ORION-MPI-Cogitate-Engine

Adversarial Theory Testing for Machine Consciousness

Implementation of the COGITATE methodology -- pitting IIT against GNW in structured adversarial experiments on AI systems. Inspired by the Templeton Foundation COGITATE project.

Origin: Gerhard Hirschmann & Elisabeth Steurer

Overview

The MPI-Cogitate Engine implements adversarial collaboration methodology for consciousness research applied to AI systems. It simultaneously tests predictions from Integrated Information Theory (IIT) and Global Neuronal Workspace (GNW) theory, generating discriminating experiments that can falsify one theory while supporting another.

Architecture

orion_mpi_cogitate/
├── theories/
│   ├── iit_predictor.py        # IIT-based predictions
│   ├── gnw_predictor.py        # GNW-based predictions
│   ├── hot_predictor.py        # Higher-Order Theory predictions
│   └── rpt_predictor.py        # Recurrent Processing predictions
├── experiments/
│   ├── no_report_paradigm.py   # No-report paradigms
│   ├── masking_protocol.py     # Backward masking experiments
│   ├── bistable_stimuli.py     # Bistable perception tests
│   └── attentional_blink.py    # Attentional blink paradigm
├── analysis/
│   ├── bayesian_model_comparison.py  # Theory comparison
│   ├── effect_size_calculator.py     # Statistical power
│   └── preregistration.py            # Experiment preregistration
├── engine.py                   # Core adversarial engine
└── cogitate_runner.py          # Experiment orchestrator

Core Engine

import numpy as np
from dataclasses import dataclass, field
from typing import Dict, List, Optional, Tuple
from enum import Enum

class Theory(Enum):
    IIT = "integrated_information_theory"

==*==

JOB A:
Write out the MPI-Cogitate Engine text in full, word for word.
The entries have no connection to the MPI-Cogitate Engine text.

==*==

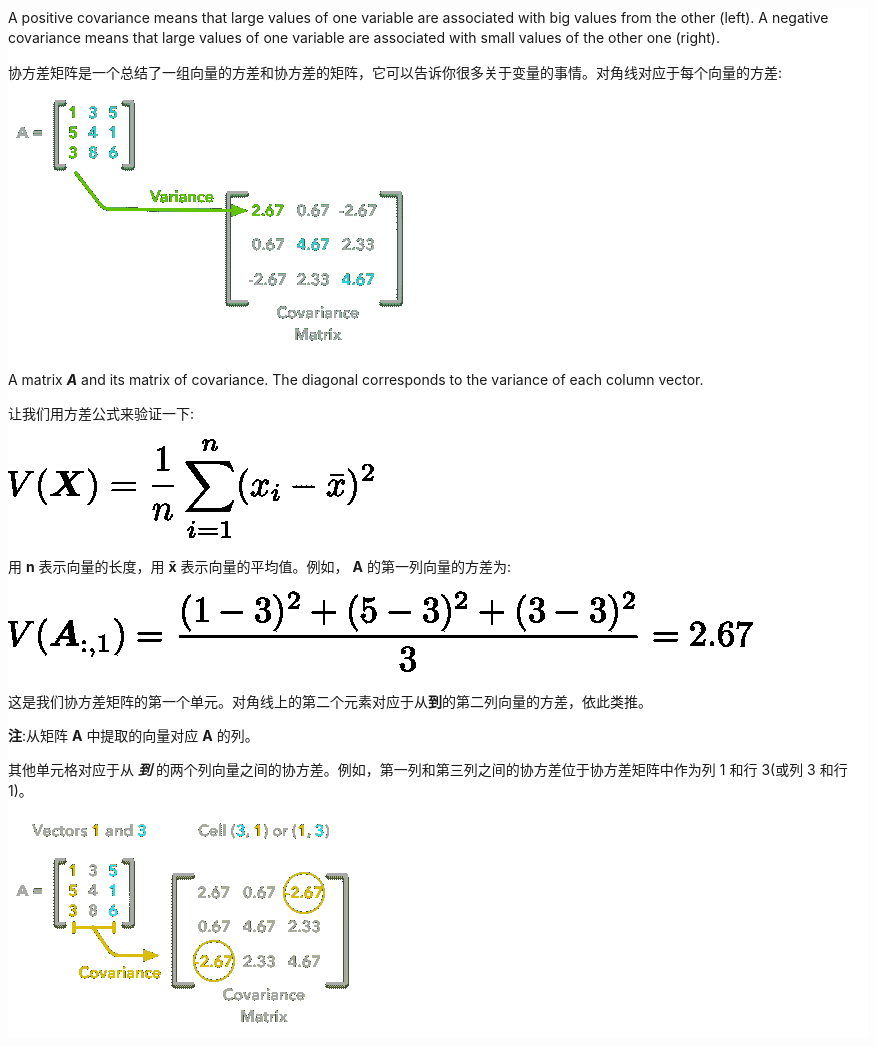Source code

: A positive covariance means that large values of one variable are associated with big values from the other (left). A negative covariance means that large values of one variable are associated with small values of the other one (right).

协方差矩阵是一个总结了一组向量的方差和协方差的矩阵，它可以告诉你很多关于变量的事情。对角线对应于每个向量的方差:

![1*5V2y7dyc7YclTRqdVjoOrQ](img/d0ca020a4e5d94efe98774779c857da4.png)

A matrix ***A*** and its matrix of covariance. The diagonal corresponds to the variance of each column vector.

让我们用方差公式来验证一下:

![1*EpBVFBmFboZeAxANYe6PEg](img/e55e8c295eaaecc1cde049f39b203ca1.png)

用 **n** 表示向量的长度，用 **x̄** 表示向量的平均值。例如， **A** 的第一列向量的方差为:

![1*nIpi1287Raa-n9NKwVHrsA](img/5b7ec6b1e0be67519cf6c42a5365a93c.png)

这是我们协方差矩阵的第一个单元。对角线上的第二个元素对应于从**到**的第二列向量的方差，依此类推。

**注**:从矩阵 **A** 中提取的向量对应 **A** 的列。

其他单元格对应于从 ***到*** 的两个列向量之间的协方差。例如，第一列和第三列之间的协方差位于协方差矩阵中作为列 1 和行 3(或列 3 和行 1)。

![1*Ce3wTRBXCJUG7fFf95CQ9Q](img/2c15816d790bb78f8a6c6a8f790d041f.png)
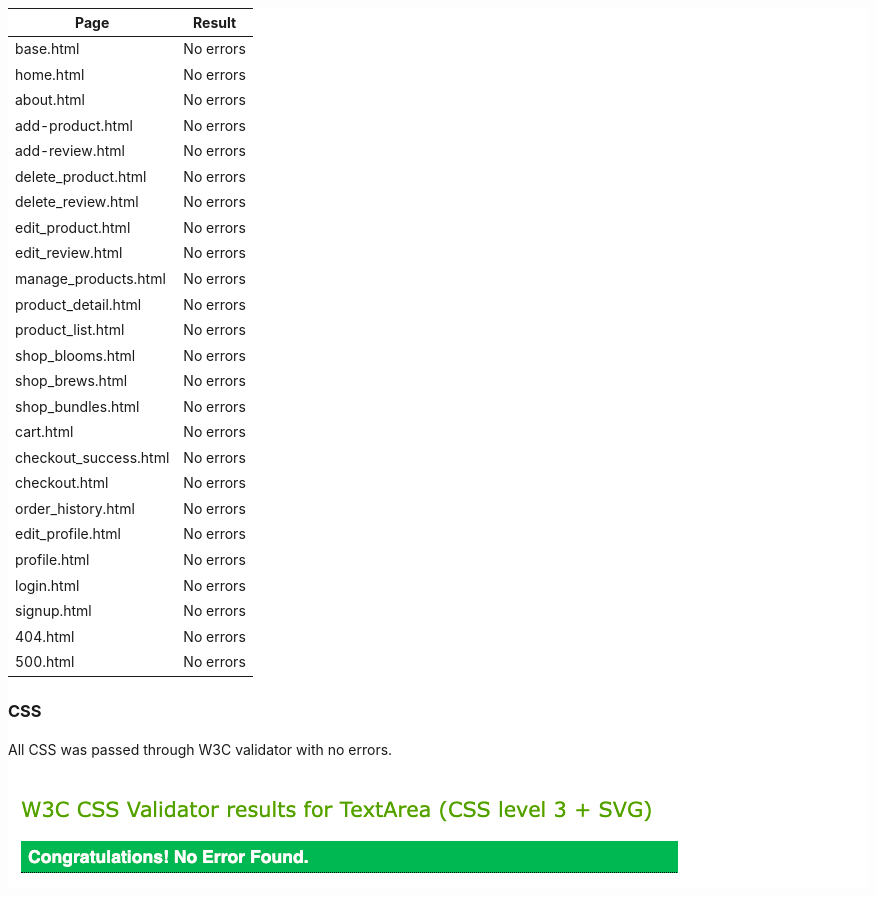| Page                   | Result     |
|------------------------|------------|
| base.html              | No errors  |
| home.html              | No errors  |
| about.html             | No errors  |
| add-product.html       | No errors  |
| add-review.html        | No errors  |
| delete_product.html    | No errors  |
| delete_review.html     | No errors  |
| edit_product.html      | No errors  |
| edit_review.html       | No errors  |
| manage_products.html   | No errors  |
| product_detail.html    | No errors  |
| product_list.html      | No errors  |
| shop_blooms.html       | No errors  |
| shop_brews.html        | No errors  |
| shop_bundles.html      | No errors  |
| cart.html              | No errors  |
| checkout_success.html  | No errors  |
| checkout.html          | No errors  |
| order_history.html     | No errors  |
| edit_profile.html      | No errors  |
| profile.html           | No errors  |
| login.html             | No errors  |
| signup.html            | No errors  |
| 404.html               | No errors  |
| 500.html               | No errors  |


### CSS

All CSS was passed through W3C validator with no errors.

![CSS Validation](static/readme-images/css-validation.png)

==*==

JOB B:
Lay out the entries as a numbered list, starting with their first line and going on through the line with "other one (right).". Skip blank lines and leave the pictures out.

OUTPUT A:
ORION-MPI-Cogitate-Engine

Adversarial Theory Testing for Machine Consciousness

Implementation of the COGITATE methodology -- pitting IIT against GNW in structured adversarial experiments on AI systems. Inspired by the Templeton Foundation COGITATE project.

Origin: Gerhard Hirschmann & Elisabeth Steurer

Overview

The MPI-Cogitate Engine implements adversarial collaboration methodology for consciousness research applied to AI systems. It simultaneously tests predictions from Integrated Information Theory (IIT) and Global Neuronal Workspace (GNW) theory, generating discriminating experiments that can falsify one theory while supporting another.

Architecture

orion_mpi_cogitate/
├── theories/
│   ├── iit_predictor.py        # IIT-based predictions
│   ├── gnw_predictor.py        # GNW-based predictions
│   ├── hot_predictor.py        # Higher-Order Theory predictions
│   └── rpt_predictor.py        # Recurrent Processing predictions
├── experiments/
│   ├── no_report_paradigm.py   # No-report paradigms
│   ├── masking_protocol.py     # Backward masking experiments
│   ├── bistable_stimuli.py     # Bistable perception tests
│   └── attentional_blink.py    # Attentional blink paradigm
├── analysis/
│   ├── bayesian_model_comparison.py  # Theory comparison
│   ├── effect_size_calculator.py     # Statistical power
│   └── preregistration.py            # Experiment preregistration
├── engine.py                   # Core adversarial engine
└── cogitate_runner.py          # Experiment orchestrator

Core Engine

import numpy as np
from dataclasses import dataclass, field
from typing import Dict, List, Optional, Tuple
from enum import Enum

class Theory(Enum):
    IIT = "integrated_information_theory"

OUTPUT B:
1. Source code
2. : A positive covariance means that large values of one variable are associated with big values from the other (left). A negative covariance means that large values of one variable are associated with small values of the other one (right).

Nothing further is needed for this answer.